| EXTRACTED DATA |
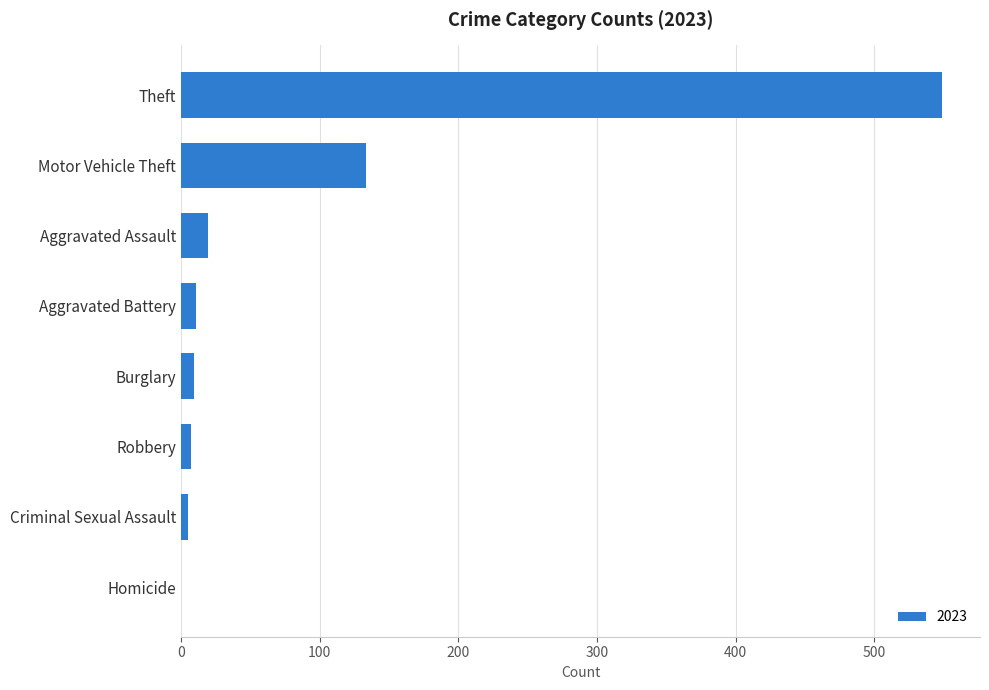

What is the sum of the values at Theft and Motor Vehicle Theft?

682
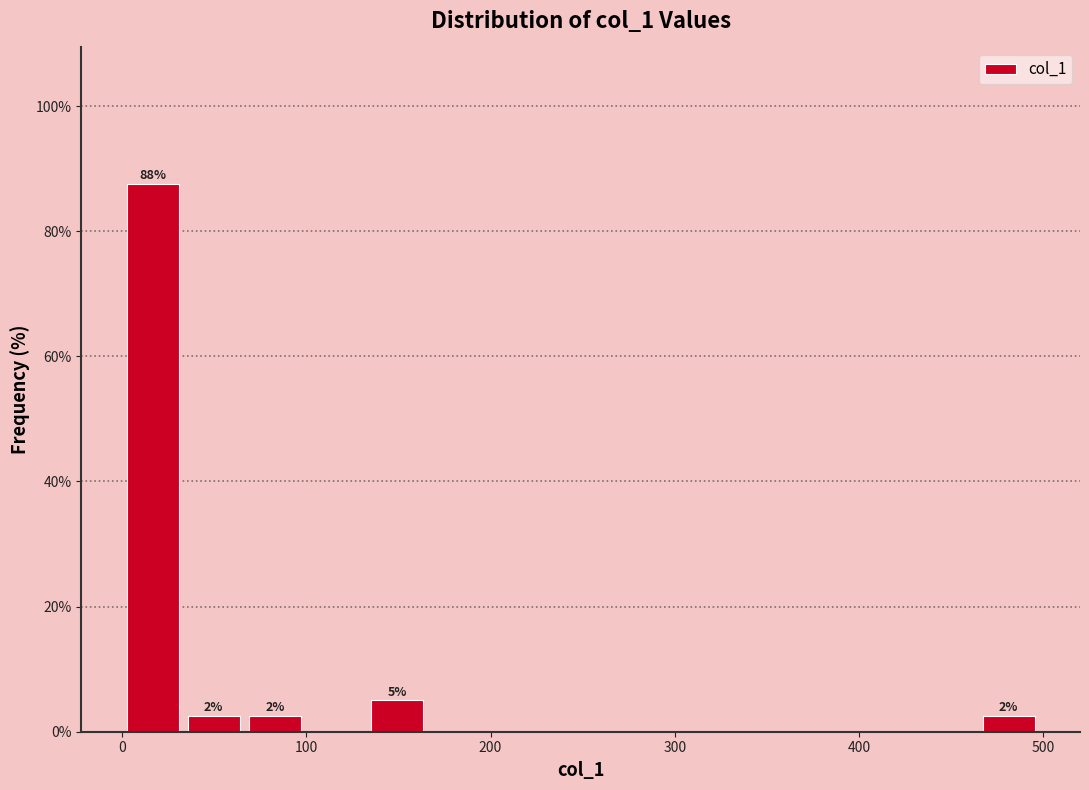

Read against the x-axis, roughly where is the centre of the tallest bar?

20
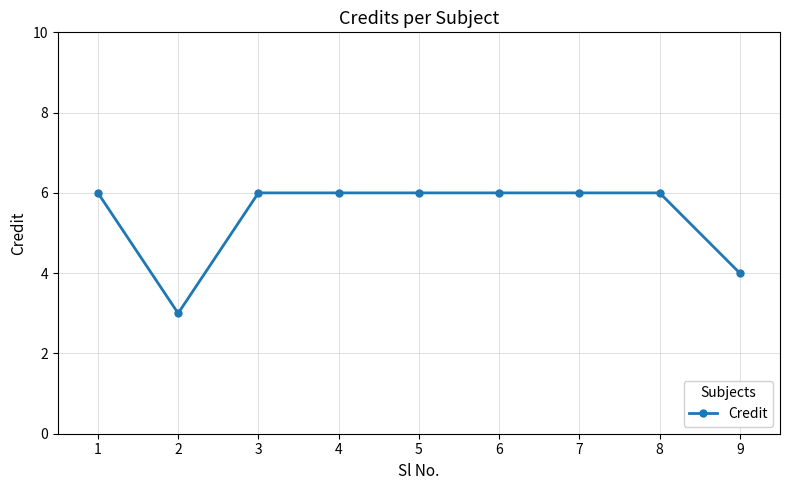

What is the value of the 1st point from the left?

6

| TASK GOAL |
Please rewrite everything from the line containing "Read against the" down to the end of the data above as a numbered list, skipping blank lines. Leave the pictures out of your answer.

| TASK ANSWER |
1. Read against the x-axis, roughly where is the centre of the tallest bar?
2. 20
3. What is the value of the 1st point from the left?
4. 6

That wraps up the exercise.